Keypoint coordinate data
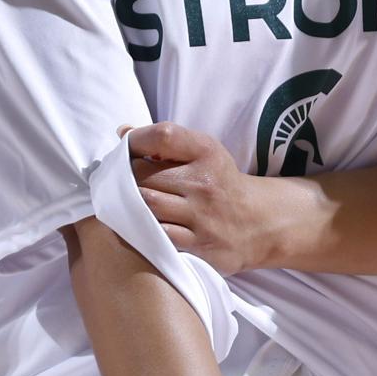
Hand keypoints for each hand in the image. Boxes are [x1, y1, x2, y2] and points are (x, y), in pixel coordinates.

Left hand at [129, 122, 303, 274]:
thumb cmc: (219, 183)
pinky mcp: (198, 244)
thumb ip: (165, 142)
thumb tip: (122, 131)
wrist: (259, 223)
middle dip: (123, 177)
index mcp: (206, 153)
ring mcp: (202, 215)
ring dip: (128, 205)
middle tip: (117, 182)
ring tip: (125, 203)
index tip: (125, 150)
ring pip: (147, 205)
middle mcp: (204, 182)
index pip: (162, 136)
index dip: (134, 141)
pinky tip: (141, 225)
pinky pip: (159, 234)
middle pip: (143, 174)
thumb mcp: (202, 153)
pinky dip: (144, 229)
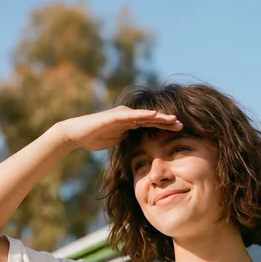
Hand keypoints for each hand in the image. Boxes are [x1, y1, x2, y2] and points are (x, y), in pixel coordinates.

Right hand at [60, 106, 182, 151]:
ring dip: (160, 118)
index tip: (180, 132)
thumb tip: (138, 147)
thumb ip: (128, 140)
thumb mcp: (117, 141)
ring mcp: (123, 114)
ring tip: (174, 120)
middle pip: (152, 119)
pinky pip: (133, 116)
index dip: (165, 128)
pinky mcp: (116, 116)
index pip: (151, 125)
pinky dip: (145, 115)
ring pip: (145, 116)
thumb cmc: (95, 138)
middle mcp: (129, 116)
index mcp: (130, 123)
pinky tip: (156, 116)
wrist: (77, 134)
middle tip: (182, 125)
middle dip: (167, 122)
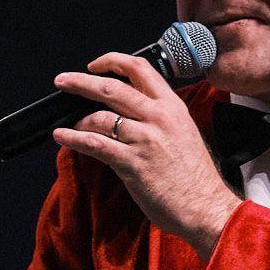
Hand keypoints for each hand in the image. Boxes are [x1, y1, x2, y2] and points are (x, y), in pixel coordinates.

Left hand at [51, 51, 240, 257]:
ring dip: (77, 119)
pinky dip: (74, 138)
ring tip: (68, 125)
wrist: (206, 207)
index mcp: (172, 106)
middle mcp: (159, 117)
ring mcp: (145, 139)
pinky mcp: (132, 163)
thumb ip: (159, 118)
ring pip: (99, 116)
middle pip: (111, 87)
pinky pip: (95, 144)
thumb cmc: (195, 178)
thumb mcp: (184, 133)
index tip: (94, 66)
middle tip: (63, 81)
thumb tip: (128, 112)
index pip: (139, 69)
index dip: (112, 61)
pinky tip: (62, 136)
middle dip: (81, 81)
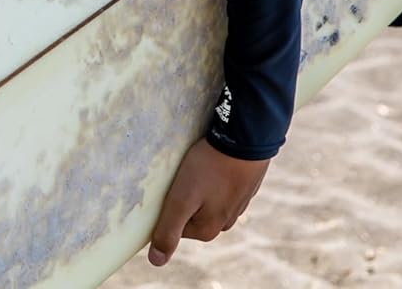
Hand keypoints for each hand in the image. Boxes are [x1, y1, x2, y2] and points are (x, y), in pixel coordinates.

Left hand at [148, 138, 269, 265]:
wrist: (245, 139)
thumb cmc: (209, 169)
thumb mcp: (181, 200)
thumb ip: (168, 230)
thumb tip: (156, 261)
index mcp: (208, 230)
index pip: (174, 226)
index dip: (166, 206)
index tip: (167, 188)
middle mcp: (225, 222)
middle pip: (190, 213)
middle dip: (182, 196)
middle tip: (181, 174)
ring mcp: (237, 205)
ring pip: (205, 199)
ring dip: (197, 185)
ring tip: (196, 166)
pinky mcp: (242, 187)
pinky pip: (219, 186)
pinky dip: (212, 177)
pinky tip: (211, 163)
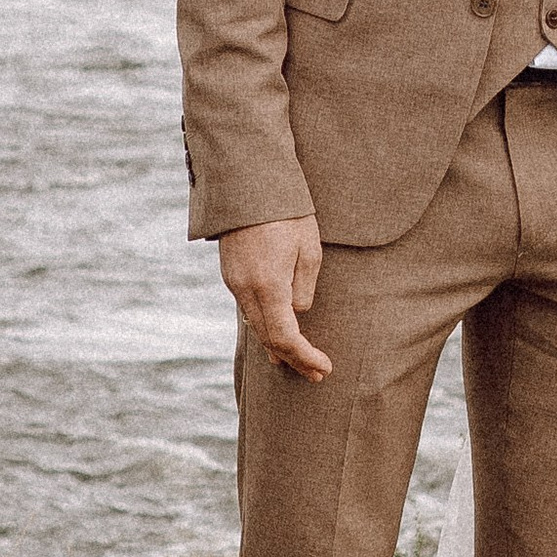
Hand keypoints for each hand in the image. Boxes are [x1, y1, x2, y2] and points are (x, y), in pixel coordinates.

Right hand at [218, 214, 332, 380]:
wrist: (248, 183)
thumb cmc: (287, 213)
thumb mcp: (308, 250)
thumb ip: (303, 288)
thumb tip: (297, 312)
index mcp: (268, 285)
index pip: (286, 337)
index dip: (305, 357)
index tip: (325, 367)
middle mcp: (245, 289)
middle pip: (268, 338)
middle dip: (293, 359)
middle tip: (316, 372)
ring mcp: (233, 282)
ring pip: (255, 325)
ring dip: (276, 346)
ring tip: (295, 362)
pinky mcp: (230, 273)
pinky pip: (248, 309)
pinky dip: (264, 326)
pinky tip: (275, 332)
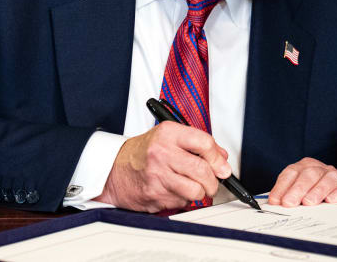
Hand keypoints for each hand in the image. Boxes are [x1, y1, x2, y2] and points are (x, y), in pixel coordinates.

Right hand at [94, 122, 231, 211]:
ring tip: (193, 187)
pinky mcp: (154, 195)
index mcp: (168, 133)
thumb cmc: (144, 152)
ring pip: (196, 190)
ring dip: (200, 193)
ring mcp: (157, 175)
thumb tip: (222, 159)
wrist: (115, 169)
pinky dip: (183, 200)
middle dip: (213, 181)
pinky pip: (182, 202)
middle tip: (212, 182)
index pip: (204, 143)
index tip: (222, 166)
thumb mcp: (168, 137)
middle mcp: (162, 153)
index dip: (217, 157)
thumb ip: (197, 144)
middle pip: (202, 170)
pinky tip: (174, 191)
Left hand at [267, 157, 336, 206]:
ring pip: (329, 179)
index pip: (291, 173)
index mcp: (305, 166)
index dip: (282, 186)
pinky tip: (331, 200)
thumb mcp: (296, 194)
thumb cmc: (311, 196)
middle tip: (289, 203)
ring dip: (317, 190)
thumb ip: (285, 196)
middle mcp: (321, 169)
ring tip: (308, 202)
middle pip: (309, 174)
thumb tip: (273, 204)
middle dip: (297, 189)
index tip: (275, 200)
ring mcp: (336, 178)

## What is required
Pictures stay out. Repeat only the lines from the beginning of the data through the line that has "index mcp: (206, 153)".

## Written solution
Hand keypoints for each hand in the image. Boxes are [x1, y1, x2, y2] and points are (x, y), in pixel coordinates.

Left hand at [129, 122, 303, 274]:
thumb cmc: (219, 183)
pinky mcp: (198, 244)
thumb ip: (165, 142)
thumb tip: (122, 131)
wrist: (259, 223)
middle dip: (123, 177)
index mcp: (206, 153)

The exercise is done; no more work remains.